__Supplied material__:

>> start

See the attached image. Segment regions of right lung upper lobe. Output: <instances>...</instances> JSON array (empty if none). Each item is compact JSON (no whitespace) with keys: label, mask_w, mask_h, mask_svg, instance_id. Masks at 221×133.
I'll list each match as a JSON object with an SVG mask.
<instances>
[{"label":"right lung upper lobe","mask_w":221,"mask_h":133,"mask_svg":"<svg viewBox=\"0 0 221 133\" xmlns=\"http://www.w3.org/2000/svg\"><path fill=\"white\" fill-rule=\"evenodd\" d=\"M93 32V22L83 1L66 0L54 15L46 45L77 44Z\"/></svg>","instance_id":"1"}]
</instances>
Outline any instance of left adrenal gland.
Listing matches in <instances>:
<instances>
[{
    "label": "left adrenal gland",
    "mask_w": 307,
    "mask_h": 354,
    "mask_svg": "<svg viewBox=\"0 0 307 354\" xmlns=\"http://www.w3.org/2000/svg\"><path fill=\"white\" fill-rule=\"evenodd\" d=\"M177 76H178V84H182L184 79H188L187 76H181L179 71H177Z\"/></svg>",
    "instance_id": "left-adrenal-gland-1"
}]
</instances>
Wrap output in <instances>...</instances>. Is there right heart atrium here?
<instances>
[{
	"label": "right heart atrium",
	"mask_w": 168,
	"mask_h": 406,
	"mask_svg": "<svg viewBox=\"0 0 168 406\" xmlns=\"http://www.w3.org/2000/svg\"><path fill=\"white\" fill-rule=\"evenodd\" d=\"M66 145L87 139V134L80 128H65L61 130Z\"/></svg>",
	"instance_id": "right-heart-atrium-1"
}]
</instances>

>> end

__Aim of the task__: Arrange every line of the listing above as a JSON list of strings, one string per line, leaving out any blank lines.

__Exercise output__:
[
  "See the attached image. Segment regions of right lung upper lobe. Output: <instances>...</instances> JSON array (empty if none). Each item is compact JSON (no whitespace) with keys: label, mask_w, mask_h, mask_svg, instance_id. Masks at 221×133.",
  "I'll list each match as a JSON object with an SVG mask.",
  "<instances>",
  "[{\"label\":\"right lung upper lobe\",\"mask_w\":221,\"mask_h\":133,\"mask_svg\":\"<svg viewBox=\\\"0 0 221 133\\\" xmlns=\\\"http://www.w3.org/2000/svg\\\"><path fill=\\\"white\\\" fill-rule=\\\"evenodd\\\" d=\\\"M93 32V22L83 1L66 0L54 15L46 45L77 44Z\\\"/></svg>\",\"instance_id\":\"1\"}]",
  "</instances>",
  "Outline any instance of left adrenal gland.",
  "Listing matches in <instances>:",
  "<instances>",
  "[{",
  "    \"label\": \"left adrenal gland\",",
  "    \"mask_w\": 307,",
  "    \"mask_h\": 354,",
  "    \"mask_svg\": \"<svg viewBox=\\\"0 0 307 354\\\" xmlns=\\\"http://www.w3.org/2000/svg\\\"><path fill=\\\"white\\\" fill-rule=\\\"evenodd\\\" d=\\\"M177 76H178V84H182L184 79H188L187 76H181L179 71H177Z\\\"/></svg>\",",
  "    \"instance_id\": \"left-adrenal-gland-1\"",
  "}]",
  "</instances>",
  "Wrap output in <instances>...</instances>. Is there right heart atrium here?",
  "<instances>",
  "[{",
  "\t\"label\": \"right heart atrium\",",
  "\t\"mask_w\": 168,",
  "\t\"mask_h\": 406,",
  "\t\"mask_svg\": \"<svg viewBox=\\\"0 0 168 406\\\" xmlns=\\\"http://www.w3.org/2000/svg\\\"><path fill=\\\"white\\\" fill-rule=\\\"evenodd\\\" d=\\\"M66 145L87 139V134L80 128H65L61 130Z\\\"/></svg>\",",
  "\t\"instance_id\": \"right-heart-atrium-1\"",
  "}]",
  "</instances>"
]